I really need to go over that in more depth. Maybe later tonight.
see, i never got to post it. but, that was earlier in the day, so, that was neat.
So, yeah, that was all my stuff for yesterday, and partly today. thursday was a full blown day, man, but its so much fun.
right now, I’vve got about 2 hours till my next class. i have to pick up a package and i hope that its my eggos, but, i think its just mammy’s package… doh. i also have to work on ACF website as well today, and have something for eric by tomorrow morning… that is my goal, and i can do it… definitely.
oh, another thing, i went into japanese today, and, i got there mad early cause i wanted to go over my notes for the psych test, and i saw this mechanical pencil just lying there next to my desk… you know what the first thing i thought about was…? I thought: “someone at the test will need a pencil, i had better take it and give it to that person.”… seriously, that is the first thign i thought. and, so i put it in my bag… now, get this, i goto my psych test and i get there and im about to sit down, but i don’t, cause i have to use the potty, and so i go do my business. i come back, and the teacher is handing out the tests and i sit down and 10 seconds later, this guy behind me asks the guy next to him if he has a pencil. i say without thinking, ‘yeah, i have one,’, and i give it to him and tell him he can keep it….

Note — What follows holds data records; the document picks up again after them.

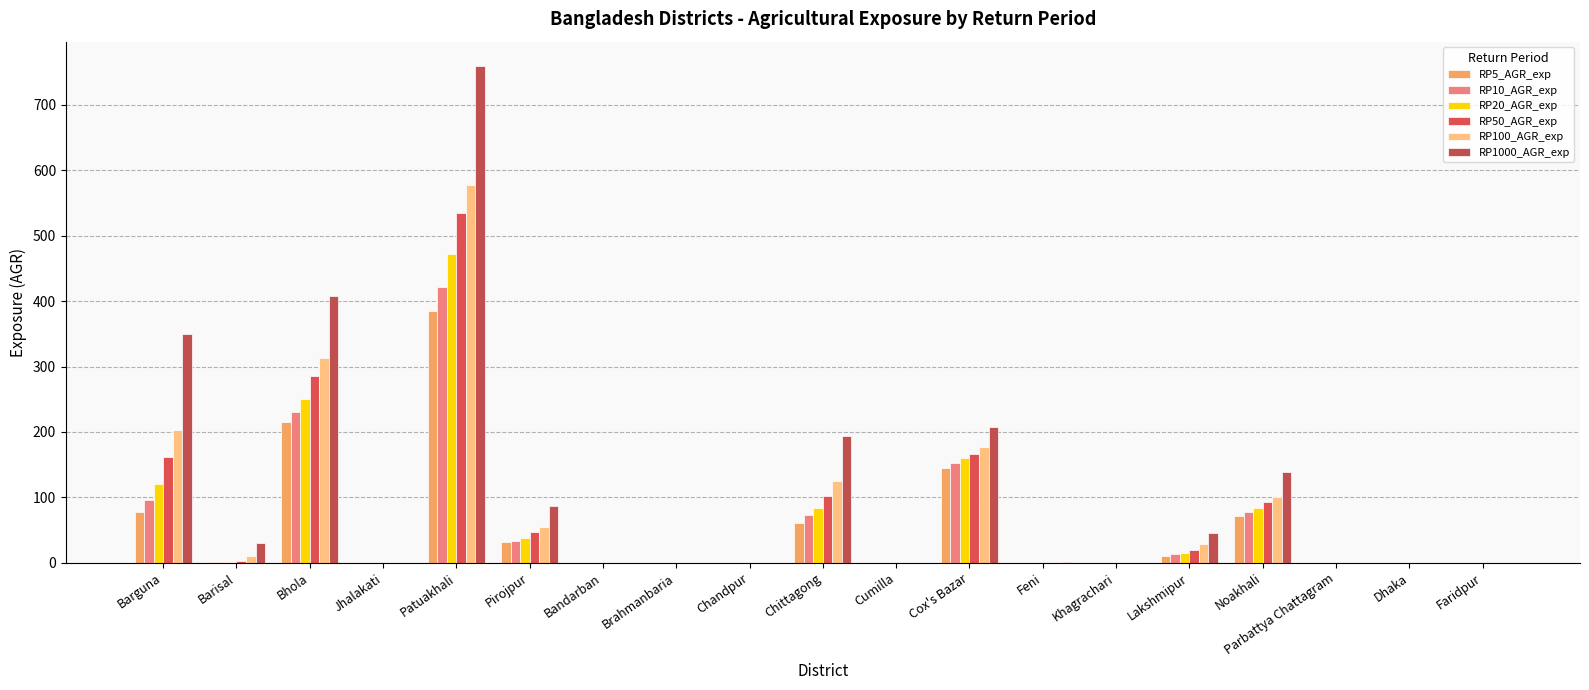

Reading left to right, extract all data points from this chart.

RP5_AGR_exp: 76.9	0.7	214.6	0.0	384.6	31.7	0.0	0.0	0.0	60.9	0.0	144.7	0.0	0.0	10.1	71.3	0.0	0.0	0.0
RP10_AGR_exp: 96.0	1.1	230.1	0.0	420.9	33.1	0.0	0.0	0.0	73.0	0.0	151.8	0.0	0.0	13.2	77.8	0.0	0.0	0.0
RP20_AGR_exp: 120.2	1.1	250.6	0.0	471.2	37.8	0.0	0.0	0.0	83.1	0.0	160.5	0.0	0.0	14.5	83.1	0.0	0.0	0.0
RP50_AGR_exp: 162.2	3.5	285.6	0.0	533.9	47.2	0.0	0.0	0.0	102.5	0.0	166.9	0.0	0.0	20.2	93.2	0.0	0.0	0.0
RP100_AGR_exp: 203.7	10.1	312.8	0.0	577.5	54.0	0.0	0.0	0.0	124.3	0.0	177.3	0.0	0.0	28.6	100.6	0.0	0.0	0.0
RP1000_AGR_exp: 349.4	30.1	407.8	0.0	758.5	87.2	0.0	0.0	0.0	193.7	0.0	207.0	0.6	0.0	45.9	138.8	0.0	0.0	0.0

THAT IS SO TIGHT! i felt like i had the gift of prophesy… i swear, that was so cool. i know that i don’t ,but, man, that was so.. wierd?!? God, that was so cool. I wish I had that kind of foresite in everything, man, that would be so cool. so, i did this guy a favor, but, i was more impressed with how, well, just htings worked out. that was neat, thanks for that Lord…
tom’s b-day was yesterday. happy 15 bro! hope you like the gongee…
and, now, Im’ not sure what I wanna write anymore… i guess I’ll just drop this thing like a bad habit and get on with the rest of my day, although, i don’t have anything to do for the next 2 hours….
oh well, i’ll drop something on later tongith i suppose….
one more class and a psych experiment and then im home freeeeeeeeeeeeeeeeeeeeeeeeeee.